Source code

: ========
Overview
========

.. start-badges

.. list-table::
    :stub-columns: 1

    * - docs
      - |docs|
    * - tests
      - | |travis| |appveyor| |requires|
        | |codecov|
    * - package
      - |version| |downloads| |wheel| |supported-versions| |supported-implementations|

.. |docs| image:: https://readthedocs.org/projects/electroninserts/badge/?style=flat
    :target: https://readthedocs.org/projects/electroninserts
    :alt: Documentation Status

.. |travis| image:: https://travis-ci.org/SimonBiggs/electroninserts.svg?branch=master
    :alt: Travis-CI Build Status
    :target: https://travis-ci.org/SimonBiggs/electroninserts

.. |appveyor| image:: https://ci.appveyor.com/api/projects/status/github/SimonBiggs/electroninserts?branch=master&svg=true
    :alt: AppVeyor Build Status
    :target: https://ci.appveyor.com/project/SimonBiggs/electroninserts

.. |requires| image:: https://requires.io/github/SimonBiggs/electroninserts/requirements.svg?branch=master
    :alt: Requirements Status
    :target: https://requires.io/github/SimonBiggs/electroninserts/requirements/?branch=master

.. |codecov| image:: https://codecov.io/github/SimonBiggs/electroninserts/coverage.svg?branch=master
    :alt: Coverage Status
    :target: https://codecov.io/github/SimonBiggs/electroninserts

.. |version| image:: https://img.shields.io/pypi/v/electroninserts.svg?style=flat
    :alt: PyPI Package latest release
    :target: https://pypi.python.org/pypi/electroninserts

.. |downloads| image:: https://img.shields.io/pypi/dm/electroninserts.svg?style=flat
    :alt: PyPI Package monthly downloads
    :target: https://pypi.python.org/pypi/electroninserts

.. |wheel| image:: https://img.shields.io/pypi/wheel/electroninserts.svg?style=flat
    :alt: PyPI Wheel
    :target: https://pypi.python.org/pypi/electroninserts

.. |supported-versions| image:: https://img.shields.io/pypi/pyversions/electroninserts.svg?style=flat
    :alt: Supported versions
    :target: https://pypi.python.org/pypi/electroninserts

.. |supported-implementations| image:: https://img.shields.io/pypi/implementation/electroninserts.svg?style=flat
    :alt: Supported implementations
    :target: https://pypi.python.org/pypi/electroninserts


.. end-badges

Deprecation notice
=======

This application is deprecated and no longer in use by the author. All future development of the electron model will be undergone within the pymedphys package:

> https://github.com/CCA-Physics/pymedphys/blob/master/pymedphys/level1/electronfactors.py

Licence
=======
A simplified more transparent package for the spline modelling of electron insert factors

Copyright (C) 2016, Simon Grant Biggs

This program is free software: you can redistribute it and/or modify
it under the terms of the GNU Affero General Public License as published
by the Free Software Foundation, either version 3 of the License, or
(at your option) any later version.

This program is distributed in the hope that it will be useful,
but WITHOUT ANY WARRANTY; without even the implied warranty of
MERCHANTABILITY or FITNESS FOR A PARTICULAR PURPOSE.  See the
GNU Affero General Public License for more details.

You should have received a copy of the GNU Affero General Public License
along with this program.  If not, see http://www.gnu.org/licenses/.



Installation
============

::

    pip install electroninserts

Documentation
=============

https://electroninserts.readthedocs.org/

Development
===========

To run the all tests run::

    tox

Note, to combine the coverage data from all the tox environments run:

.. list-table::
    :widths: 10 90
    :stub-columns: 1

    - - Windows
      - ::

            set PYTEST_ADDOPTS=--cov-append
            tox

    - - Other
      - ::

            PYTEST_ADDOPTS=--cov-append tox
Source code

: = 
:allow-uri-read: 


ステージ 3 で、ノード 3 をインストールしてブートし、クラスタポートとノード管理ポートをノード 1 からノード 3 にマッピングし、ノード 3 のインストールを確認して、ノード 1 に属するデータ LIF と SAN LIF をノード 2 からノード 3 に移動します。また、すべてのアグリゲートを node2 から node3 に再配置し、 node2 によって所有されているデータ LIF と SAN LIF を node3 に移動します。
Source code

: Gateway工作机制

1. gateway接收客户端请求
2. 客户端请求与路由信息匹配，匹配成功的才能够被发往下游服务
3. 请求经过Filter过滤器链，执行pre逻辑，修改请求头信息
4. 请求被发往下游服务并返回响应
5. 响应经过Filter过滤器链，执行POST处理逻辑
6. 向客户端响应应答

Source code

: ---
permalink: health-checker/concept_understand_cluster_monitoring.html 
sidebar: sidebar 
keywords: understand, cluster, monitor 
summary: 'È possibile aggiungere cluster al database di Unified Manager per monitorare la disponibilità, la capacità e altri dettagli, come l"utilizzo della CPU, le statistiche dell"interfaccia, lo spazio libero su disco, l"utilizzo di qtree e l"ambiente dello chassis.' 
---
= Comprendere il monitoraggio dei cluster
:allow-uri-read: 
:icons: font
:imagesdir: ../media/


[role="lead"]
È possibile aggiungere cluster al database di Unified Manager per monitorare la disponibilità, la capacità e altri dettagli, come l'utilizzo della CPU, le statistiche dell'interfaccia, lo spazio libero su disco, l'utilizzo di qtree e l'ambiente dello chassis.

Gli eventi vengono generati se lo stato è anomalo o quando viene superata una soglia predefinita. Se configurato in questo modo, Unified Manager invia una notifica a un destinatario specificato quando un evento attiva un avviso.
━━━━━━━━━━━━━━━━
YOUR ASSIGNMENT | Each line of the material above needs to be quoted exactly, please.

SOLUTION TO THIS PROBLEM |
Source code

: ========
Overview
========

.. start-badges

.. list-table::
    :stub-columns: 1

    * - docs
      - |docs|
    * - tests
      - | |travis| |appveyor| |requires|
        | |codecov|
    * - package
      - |version| |downloads| |wheel| |supported-versions| |supported-implementations|

.. |docs| image:: https://readthedocs.org/projects/electroninserts/badge/?style=flat
    :target: https://readthedocs.org/projects/electroninserts
    :alt: Documentation Status

.. |travis| image:: https://travis-ci.org/SimonBiggs/electroninserts.svg?branch=master
    :alt: Travis-CI Build Status
    :target: https://travis-ci.org/SimonBiggs/electroninserts

.. |appveyor| image:: https://ci.appveyor.com/api/projects/status/github/SimonBiggs/electroninserts?branch=master&svg=true
    :alt: AppVeyor Build Status
    :target: https://ci.appveyor.com/project/SimonBiggs/electroninserts

.. |requires| image:: https://requires.io/github/SimonBiggs/electroninserts/requirements.svg?branch=master
    :alt: Requirements Status
    :target: https://requires.io/github/SimonBiggs/electroninserts/requirements/?branch=master

.. |codecov| image:: https://codecov.io/github/SimonBiggs/electroninserts/coverage.svg?branch=master
    :alt: Coverage Status
    :target: https://codecov.io/github/SimonBiggs/electroninserts

.. |version| image:: https://img.shields.io/pypi/v/electroninserts.svg?style=flat
    :alt: PyPI Package latest release
    :target: https://pypi.python.org/pypi/electroninserts

.. |downloads| image:: https://img.shields.io/pypi/dm/electroninserts.svg?style=flat
    :alt: PyPI Package monthly downloads
    :target: https://pypi.python.org/pypi/electroninserts

.. |wheel| image:: https://img.shields.io/pypi/wheel/electroninserts.svg?style=flat
    :alt: PyPI Wheel
    :target: https://pypi.python.org/pypi/electroninserts

.. |supported-versions| image:: https://img.shields.io/pypi/pyversions/electroninserts.svg?style=flat
    :alt: Supported versions
    :target: https://pypi.python.org/pypi/electroninserts

.. |supported-implementations| image:: https://img.shields.io/pypi/implementation/electroninserts.svg?style=flat
    :alt: Supported implementations
    :target: https://pypi.python.org/pypi/electroninserts


.. end-badges

Deprecation notice
=======

This application is deprecated and no longer in use by the author. All future development of the electron model will be undergone within the pymedphys package:

> https://github.com/CCA-Physics/pymedphys/blob/master/pymedphys/level1/electronfactors.py

Licence
=======
A simplified more transparent package for the spline modelling of electron insert factors

Copyright (C) 2016, Simon Grant Biggs

This program is free software: you can redistribute it and/or modify
it under the terms of the GNU Affero General Public License as published
by the Free Software Foundation, either version 3 of the License, or
(at your option) any later version.

This program is distributed in the hope that it will be useful,
but WITHOUT ANY WARRANTY; without even the implied warranty of
MERCHANTABILITY or FITNESS FOR A PARTICULAR PURPOSE.  See the
GNU Affero General Public License for more details.

You should have received a copy of the GNU Affero General Public License
along with this program.  If not, see http://www.gnu.org/licenses/.



Installation
============

::

    pip install electroninserts

Documentation
=============

https://electroninserts.readthedocs.org/

Development
===========

To run the all tests run::

    tox

Note, to combine the coverage data from all the tox environments run:

.. list-table::
    :widths: 10 90
    :stub-columns: 1

    - - Windows
      - ::

            set PYTEST_ADDOPTS=--cov-append
            tox

    - - Other
      - ::

            PYTEST_ADDOPTS=--cov-append tox
Source code

: = 
:allow-uri-read: 


ステージ 3 で、ノード 3 をインストールしてブートし、クラスタポートとノード管理ポートをノード 1 からノード 3 にマッピングし、ノード 3 のインストールを確認して、ノード 1 に属するデータ LIF と SAN LIF をノード 2 からノード 3 に移動します。また、すべてのアグリゲートを node2 から node3 に再配置し、 node2 によって所有されているデータ LIF と SAN LIF を node3 に移動します。
Source code

: Gateway工作机制

1. gateway接收客户端请求
2. 客户端请求与路由信息匹配，匹配成功的才能够被发往下游服务
3. 请求经过Filter过滤器链，执行pre逻辑，修改请求头信息
4. 请求被发往下游服务并返回响应
5. 响应经过Filter过滤器链，执行POST处理逻辑
6. 向客户端响应应答

Source code

: ---
permalink: health-checker/concept_understand_cluster_monitoring.html 
sidebar: sidebar 
keywords: understand, cluster, monitor 
summary: 'È possibile aggiungere cluster al database di Unified Manager per monitorare la disponibilità, la capacità e altri dettagli, come l"utilizzo della CPU, le statistiche dell"interfaccia, lo spazio libero su disco, l"utilizzo di qtree e l"ambiente dello chassis.' 
---
= Comprendere il monitoraggio dei cluster
:allow-uri-read: 
:icons: font
:imagesdir: ../media/


[role="lead"]
È possibile aggiungere cluster al database di Unified Manager per monitorare la disponibilità, la capacità e altri dettagli, come l'utilizzo della CPU, le statistiche dell'interfaccia, lo spazio libero su disco, l'utilizzo di qtree e l'ambiente dello chassis.

Gli eventi vengono generati se lo stato è anomalo o quando viene superata una soglia predefinita. Se configurato in questo modo, Unified Manager invia una notifica a un destinatario specificato quando un evento attiva un avviso.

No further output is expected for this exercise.